I have this colleague that the management are tiptoeing around for various reasons. Some reasons I understand wholly, many I don't.
This colleague I'm talking about has been working for the company for approx 15 years. By her own admission, she has mental health issues. Roughly every six months (without exaggeration, sometimes its less than six months, sometimes its a bit more) she routinely takes a sick line. I can't go into her reasons why without citing hearsay.
My issue is that this lady has been making my colleagues and my working life difficult, mainly because of her preferential treatment. I have been working for the company for the past ten months- Mon-Fri she works in the morning, I usually work evenings, full-time. We work in a shop, and the responsibilties in the morning include checking expiry dates before the shop opens. She fails to do this, every morning (that I am in, anyway) and also she doesn't follow stock rotation procedures. Both of these failures result in at least 200 hundred pounds of waste every week (we waste more than this, because of a surplus of ingredients. But she makes silly mistakes, which I and other staffhave to record/ deal with.
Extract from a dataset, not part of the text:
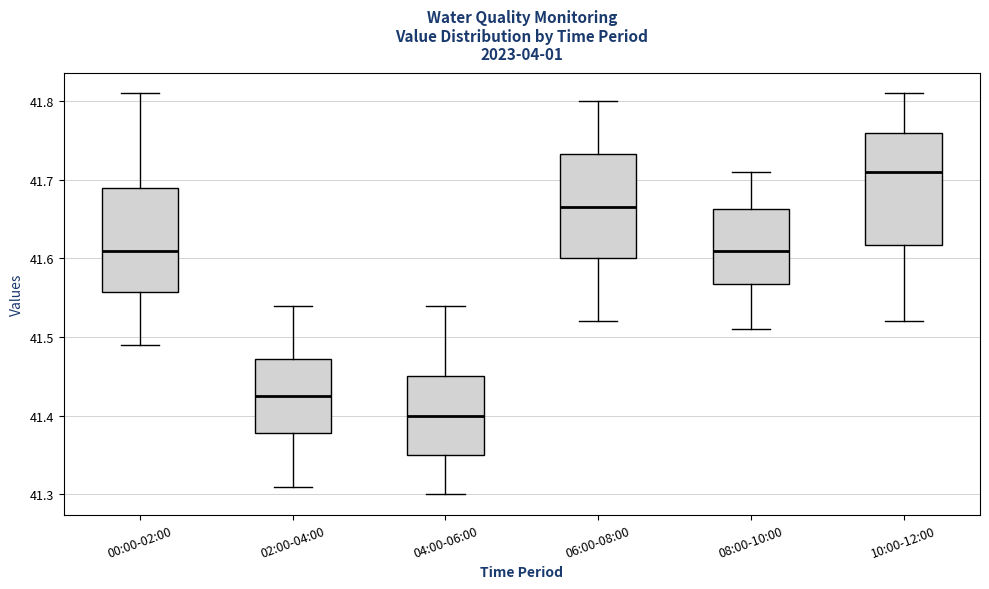

Where does the upper whisker of the box for 10:00-12:00 end on the y-axis? The values are not printed on the chart, so give them approximately, as read against the axis.

41.81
The management kowtow to her because she has mental health problems. I understand this to a degree (I've had issues myself, not really relevant but I am sympathetic to a certain degree). Whenever a supervisor or manager has approached problems with her, most of the time she will deny any wrongdoing, and then go into the staff canteen and cry. She has even threatened colleagues with food preparation knives on at least two occasions, one time she said 'I'm going to kill someone' while waving a knife, and has locked herself in the customer disabled toilet with a knife while banging her head against the door. I feel like this is a vital point to make, as I don't feel like she should be working with knives like she does every morning. In fact, if I am being honest, it outrages me.
I got pulled up the other day for writing a perfectly innocuous note to her for the next morning, stating that if that she didn't have time to put the stock in order then she could leave me a note. (I keep making mistakes because I expect first-in-first-out to be followed, I work in food preparation in the shop) Apparently I was in the wrong because I hadn't been working there as long as she has, and she was offended that I was 'telling her what to do.' None of the management seem to put the other staff, customers, or the actual business first. She seems to have a hold over the managers.
Any advice would be appreciated, thanks for reading to this point.